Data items

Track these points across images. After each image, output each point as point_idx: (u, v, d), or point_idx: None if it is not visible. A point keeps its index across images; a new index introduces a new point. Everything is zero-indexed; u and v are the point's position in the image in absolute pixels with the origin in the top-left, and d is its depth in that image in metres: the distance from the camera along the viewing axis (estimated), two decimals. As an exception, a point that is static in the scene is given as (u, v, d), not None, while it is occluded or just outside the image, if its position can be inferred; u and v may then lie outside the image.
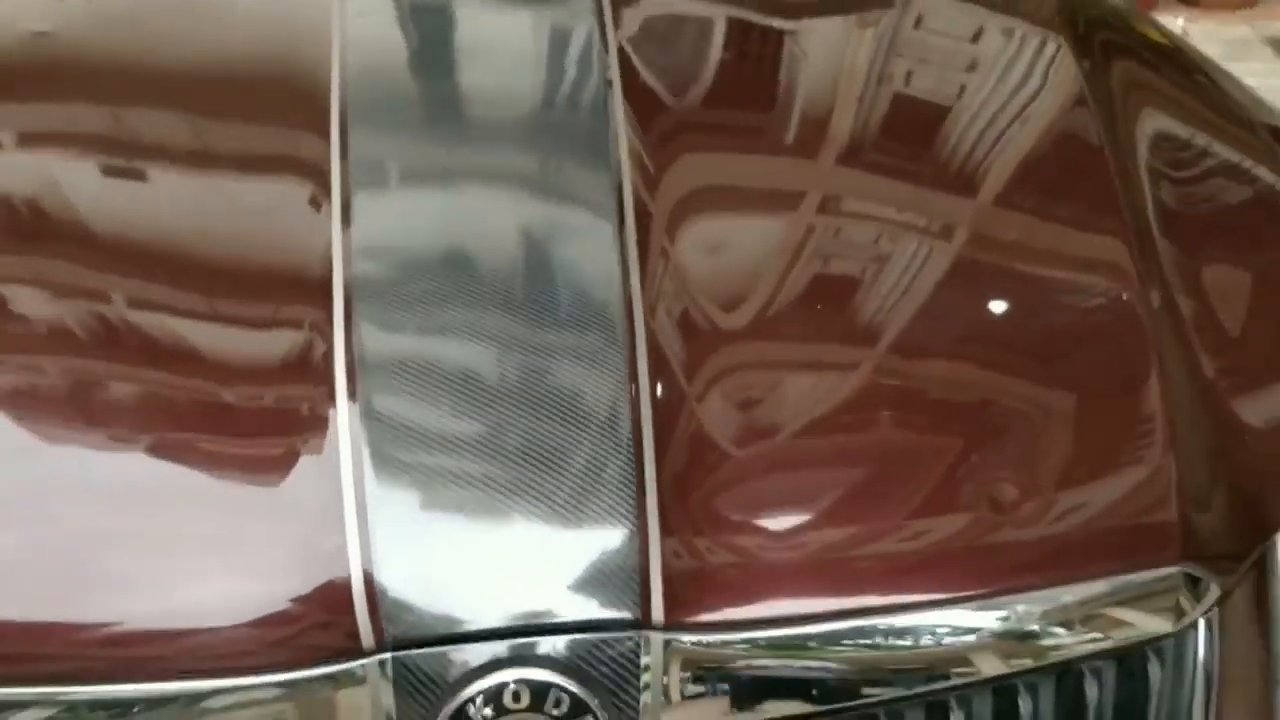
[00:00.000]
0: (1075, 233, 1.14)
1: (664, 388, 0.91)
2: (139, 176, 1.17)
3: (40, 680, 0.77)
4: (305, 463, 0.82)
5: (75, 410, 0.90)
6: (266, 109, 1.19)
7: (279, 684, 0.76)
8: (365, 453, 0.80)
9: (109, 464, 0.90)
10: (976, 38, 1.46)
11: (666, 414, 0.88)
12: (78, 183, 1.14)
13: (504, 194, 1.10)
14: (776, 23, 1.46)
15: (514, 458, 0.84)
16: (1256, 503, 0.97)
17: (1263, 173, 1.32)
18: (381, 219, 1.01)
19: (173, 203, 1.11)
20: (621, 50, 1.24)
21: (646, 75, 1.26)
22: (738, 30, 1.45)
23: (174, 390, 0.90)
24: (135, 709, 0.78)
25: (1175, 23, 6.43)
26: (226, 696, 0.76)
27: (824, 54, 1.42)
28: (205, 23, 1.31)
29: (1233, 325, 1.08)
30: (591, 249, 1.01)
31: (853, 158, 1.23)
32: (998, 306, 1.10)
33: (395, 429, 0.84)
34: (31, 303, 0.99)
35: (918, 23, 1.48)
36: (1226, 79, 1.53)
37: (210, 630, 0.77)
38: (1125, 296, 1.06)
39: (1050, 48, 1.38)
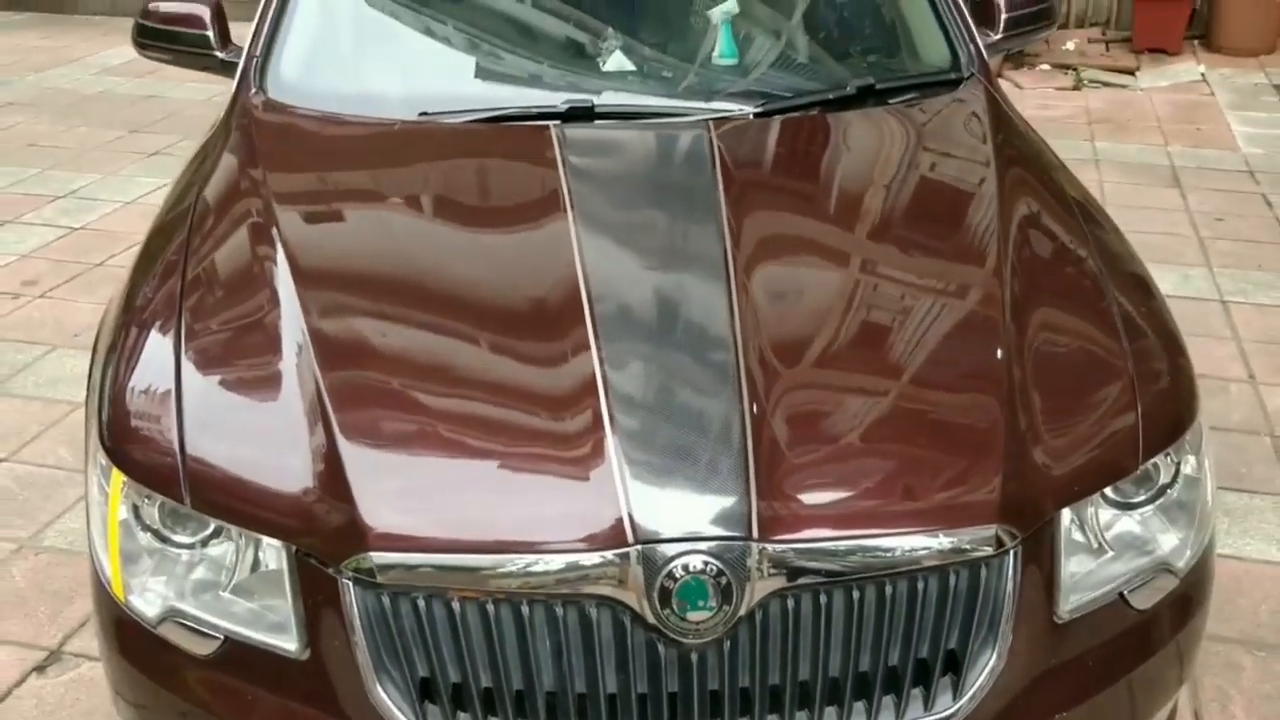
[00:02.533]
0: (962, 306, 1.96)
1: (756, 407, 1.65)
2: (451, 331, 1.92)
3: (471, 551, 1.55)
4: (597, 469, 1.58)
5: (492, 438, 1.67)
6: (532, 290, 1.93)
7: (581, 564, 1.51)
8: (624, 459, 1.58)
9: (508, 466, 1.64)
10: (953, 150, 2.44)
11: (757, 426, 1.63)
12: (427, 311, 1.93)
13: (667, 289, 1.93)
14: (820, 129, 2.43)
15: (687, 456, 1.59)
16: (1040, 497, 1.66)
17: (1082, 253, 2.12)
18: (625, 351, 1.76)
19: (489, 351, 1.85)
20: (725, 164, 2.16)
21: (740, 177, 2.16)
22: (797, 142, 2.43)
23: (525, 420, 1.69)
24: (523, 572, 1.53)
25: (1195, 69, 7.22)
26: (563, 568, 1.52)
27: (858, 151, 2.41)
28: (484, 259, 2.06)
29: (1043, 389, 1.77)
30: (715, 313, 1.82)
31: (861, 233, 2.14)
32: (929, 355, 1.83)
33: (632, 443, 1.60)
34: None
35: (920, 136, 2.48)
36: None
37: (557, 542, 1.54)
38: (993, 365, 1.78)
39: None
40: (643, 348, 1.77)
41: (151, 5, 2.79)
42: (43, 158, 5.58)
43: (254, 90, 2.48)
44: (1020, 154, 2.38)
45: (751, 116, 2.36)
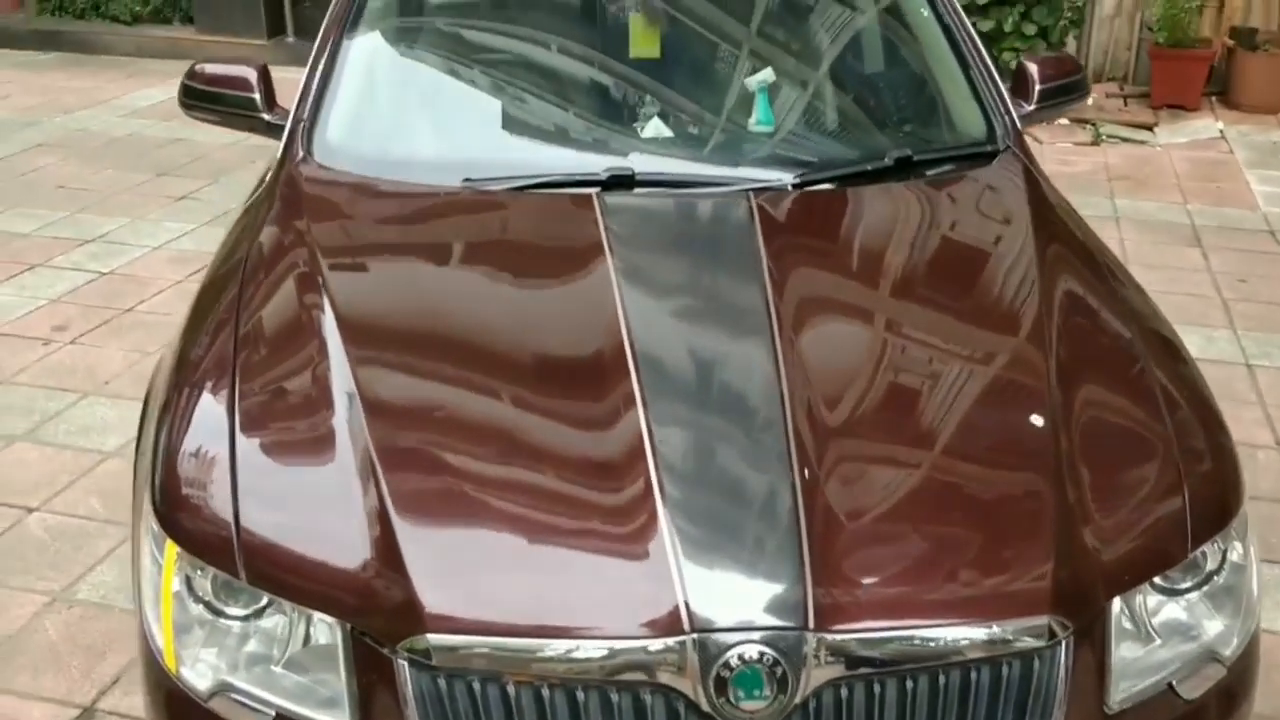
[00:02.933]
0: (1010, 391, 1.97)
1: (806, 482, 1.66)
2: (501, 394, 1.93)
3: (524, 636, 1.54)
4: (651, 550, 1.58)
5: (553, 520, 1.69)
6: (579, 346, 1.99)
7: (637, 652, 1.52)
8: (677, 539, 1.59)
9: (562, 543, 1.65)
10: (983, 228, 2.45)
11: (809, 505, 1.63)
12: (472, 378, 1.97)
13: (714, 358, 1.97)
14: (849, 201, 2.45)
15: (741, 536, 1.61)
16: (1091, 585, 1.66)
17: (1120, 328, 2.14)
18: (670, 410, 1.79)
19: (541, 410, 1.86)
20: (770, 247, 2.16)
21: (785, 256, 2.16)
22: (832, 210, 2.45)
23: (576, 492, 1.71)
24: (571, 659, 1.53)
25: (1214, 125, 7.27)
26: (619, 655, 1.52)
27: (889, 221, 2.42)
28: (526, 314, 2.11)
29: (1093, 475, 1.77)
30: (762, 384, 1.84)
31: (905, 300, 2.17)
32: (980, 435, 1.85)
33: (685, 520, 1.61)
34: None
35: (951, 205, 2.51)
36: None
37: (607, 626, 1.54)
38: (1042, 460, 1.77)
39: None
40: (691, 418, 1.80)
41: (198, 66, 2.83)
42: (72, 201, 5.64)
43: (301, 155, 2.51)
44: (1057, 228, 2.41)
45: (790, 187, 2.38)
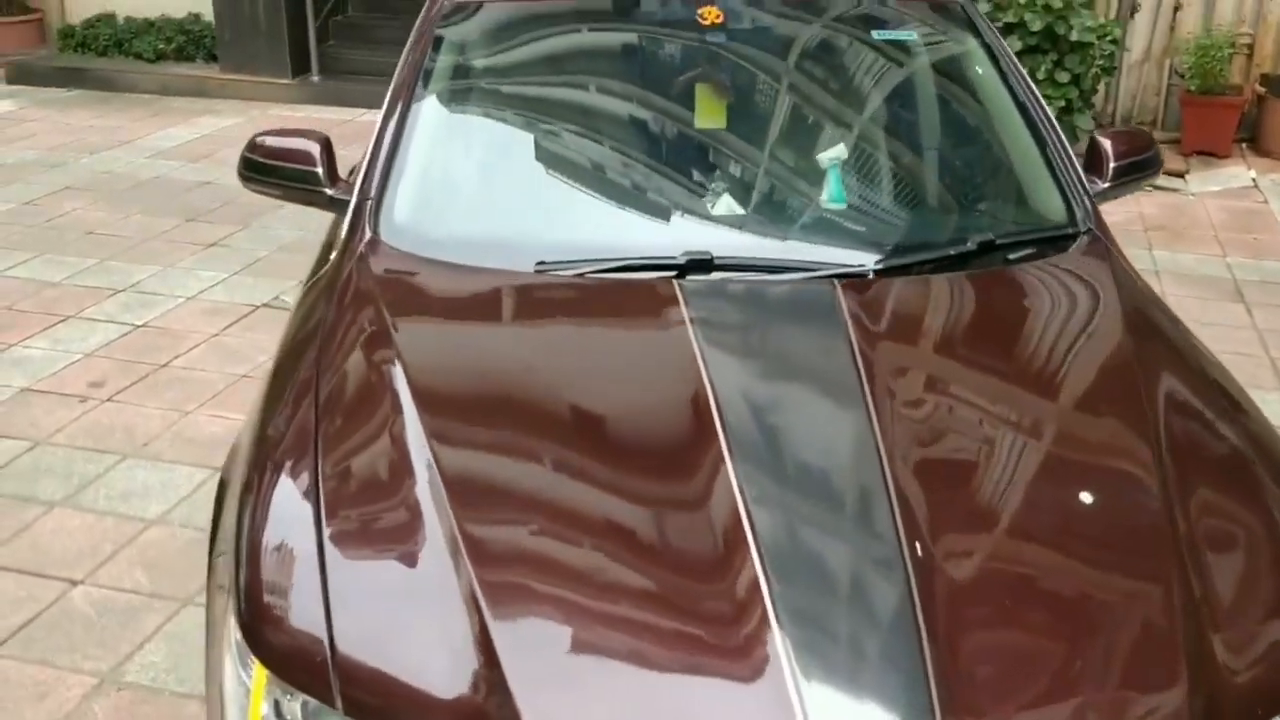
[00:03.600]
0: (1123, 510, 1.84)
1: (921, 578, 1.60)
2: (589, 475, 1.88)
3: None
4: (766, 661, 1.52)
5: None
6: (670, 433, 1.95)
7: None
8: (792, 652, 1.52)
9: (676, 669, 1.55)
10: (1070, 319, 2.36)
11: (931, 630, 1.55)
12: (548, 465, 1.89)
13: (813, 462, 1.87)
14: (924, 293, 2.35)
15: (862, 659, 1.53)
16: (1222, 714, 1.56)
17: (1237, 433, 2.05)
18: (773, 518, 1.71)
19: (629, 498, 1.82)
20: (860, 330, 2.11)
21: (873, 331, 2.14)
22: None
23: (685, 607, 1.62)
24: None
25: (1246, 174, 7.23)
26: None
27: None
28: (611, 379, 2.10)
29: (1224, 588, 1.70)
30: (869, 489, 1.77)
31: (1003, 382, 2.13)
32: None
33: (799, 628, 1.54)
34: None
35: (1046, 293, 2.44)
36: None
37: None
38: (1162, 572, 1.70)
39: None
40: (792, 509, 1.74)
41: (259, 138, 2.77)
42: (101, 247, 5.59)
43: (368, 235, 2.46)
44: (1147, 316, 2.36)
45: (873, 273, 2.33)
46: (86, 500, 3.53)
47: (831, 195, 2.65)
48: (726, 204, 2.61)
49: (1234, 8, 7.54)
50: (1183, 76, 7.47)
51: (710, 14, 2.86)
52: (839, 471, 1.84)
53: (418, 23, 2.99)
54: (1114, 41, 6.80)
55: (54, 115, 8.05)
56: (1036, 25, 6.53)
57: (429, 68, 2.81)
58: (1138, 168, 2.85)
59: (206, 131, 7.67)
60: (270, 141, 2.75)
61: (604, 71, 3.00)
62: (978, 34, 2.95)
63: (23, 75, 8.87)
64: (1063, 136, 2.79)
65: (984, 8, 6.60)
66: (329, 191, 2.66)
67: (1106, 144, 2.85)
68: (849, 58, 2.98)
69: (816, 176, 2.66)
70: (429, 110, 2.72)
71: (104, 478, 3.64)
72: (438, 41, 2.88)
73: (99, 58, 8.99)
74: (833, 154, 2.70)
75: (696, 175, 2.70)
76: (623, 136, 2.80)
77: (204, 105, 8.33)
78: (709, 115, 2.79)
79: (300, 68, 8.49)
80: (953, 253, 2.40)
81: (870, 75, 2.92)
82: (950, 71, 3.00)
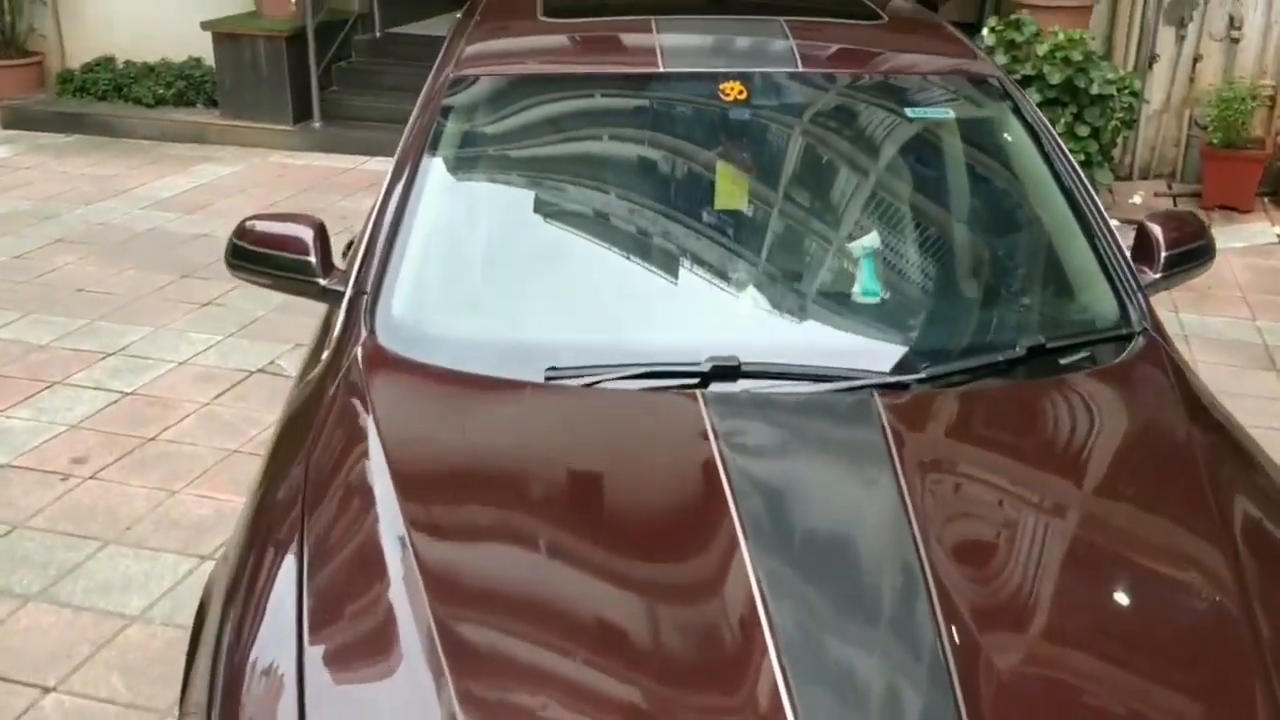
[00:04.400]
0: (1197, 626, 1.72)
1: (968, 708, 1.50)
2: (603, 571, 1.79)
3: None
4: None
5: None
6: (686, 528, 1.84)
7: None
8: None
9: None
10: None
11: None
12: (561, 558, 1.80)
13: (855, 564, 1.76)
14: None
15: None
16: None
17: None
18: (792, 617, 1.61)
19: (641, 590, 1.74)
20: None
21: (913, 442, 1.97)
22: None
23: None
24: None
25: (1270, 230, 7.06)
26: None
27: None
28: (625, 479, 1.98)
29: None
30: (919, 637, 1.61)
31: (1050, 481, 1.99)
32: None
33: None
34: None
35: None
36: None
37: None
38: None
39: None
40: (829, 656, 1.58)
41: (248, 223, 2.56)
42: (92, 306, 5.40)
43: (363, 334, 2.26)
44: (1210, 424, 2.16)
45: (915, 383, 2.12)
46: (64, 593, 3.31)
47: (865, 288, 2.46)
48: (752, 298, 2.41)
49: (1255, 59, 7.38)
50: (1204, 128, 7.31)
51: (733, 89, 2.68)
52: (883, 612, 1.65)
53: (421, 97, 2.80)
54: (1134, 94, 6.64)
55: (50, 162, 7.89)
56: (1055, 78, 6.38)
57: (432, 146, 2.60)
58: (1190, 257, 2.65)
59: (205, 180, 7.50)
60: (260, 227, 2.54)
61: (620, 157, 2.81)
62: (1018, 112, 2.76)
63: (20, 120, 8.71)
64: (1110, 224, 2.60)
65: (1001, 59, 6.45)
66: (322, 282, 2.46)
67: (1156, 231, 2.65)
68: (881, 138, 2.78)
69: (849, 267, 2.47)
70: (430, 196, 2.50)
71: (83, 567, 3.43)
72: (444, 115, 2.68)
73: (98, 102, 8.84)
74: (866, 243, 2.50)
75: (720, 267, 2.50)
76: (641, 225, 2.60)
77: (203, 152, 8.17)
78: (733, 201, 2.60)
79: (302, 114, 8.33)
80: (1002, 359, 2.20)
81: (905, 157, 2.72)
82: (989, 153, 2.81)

--

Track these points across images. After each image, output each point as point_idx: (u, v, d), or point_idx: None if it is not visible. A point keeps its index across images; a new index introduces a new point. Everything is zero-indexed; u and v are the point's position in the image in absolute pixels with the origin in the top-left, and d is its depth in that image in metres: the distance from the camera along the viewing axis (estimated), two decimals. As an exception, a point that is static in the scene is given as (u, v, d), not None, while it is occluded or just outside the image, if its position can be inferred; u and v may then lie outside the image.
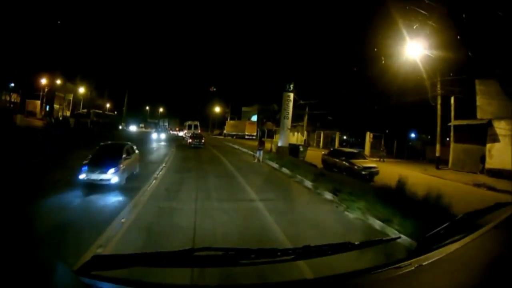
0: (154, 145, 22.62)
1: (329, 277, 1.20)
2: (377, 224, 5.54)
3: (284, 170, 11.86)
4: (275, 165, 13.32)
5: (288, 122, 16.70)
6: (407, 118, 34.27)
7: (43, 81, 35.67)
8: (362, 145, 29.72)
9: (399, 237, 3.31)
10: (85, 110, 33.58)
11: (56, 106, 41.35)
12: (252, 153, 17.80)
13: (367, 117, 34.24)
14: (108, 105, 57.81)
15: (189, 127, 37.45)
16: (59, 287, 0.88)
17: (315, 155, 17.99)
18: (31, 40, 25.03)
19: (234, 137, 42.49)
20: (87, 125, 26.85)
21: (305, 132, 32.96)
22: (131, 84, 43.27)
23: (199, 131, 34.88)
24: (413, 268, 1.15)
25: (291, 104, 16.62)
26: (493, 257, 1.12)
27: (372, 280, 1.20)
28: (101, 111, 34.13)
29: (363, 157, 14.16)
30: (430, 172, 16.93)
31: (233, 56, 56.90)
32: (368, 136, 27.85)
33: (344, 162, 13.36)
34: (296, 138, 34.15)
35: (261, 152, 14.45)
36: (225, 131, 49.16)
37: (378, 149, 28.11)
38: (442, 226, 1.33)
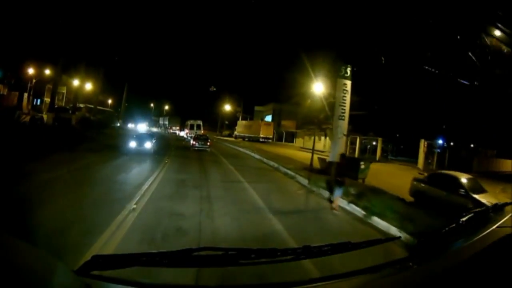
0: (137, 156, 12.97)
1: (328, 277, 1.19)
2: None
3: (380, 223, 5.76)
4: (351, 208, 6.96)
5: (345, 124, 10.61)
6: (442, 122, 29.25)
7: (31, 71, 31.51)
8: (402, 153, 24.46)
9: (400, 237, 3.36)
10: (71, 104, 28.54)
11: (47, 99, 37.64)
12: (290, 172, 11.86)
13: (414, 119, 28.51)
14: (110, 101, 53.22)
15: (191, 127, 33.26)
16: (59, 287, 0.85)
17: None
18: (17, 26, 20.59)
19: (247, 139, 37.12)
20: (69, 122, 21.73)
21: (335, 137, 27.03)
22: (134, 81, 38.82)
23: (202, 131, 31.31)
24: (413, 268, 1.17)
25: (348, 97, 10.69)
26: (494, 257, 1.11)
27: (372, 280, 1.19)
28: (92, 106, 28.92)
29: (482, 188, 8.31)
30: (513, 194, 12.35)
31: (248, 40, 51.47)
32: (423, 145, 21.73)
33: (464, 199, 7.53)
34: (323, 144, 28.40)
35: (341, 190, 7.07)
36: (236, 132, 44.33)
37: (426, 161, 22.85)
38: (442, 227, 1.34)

--

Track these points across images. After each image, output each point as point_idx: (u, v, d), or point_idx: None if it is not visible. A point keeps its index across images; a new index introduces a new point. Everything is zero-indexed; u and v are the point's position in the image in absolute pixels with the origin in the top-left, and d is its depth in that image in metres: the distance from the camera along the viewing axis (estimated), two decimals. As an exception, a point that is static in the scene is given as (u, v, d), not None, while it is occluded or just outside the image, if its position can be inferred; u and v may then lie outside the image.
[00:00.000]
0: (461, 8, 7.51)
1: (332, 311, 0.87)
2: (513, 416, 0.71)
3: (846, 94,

◆ **ACTION ITEM**:
Will you return exactly the lines above from the one with "6: (407, 118, 34.27)" down to the one with "23: (199, 131, 34.88)", counting both as part of the range?

◆ **WRITTEN RESPONSE**:
6: (407, 118, 34.27)
7: (43, 81, 35.67)
8: (362, 145, 29.72)
9: (399, 237, 3.31)
10: (85, 110, 33.58)
11: (56, 106, 41.35)
12: (252, 153, 17.80)
13: (367, 117, 34.24)
14: (108, 105, 57.81)
15: (189, 127, 37.45)
16: (59, 287, 0.88)
17: (315, 155, 17.99)
18: (31, 40, 25.03)
19: (234, 137, 42.49)
20: (87, 125, 26.85)
21: (305, 132, 32.96)
22: (131, 84, 43.27)
23: (199, 131, 34.88)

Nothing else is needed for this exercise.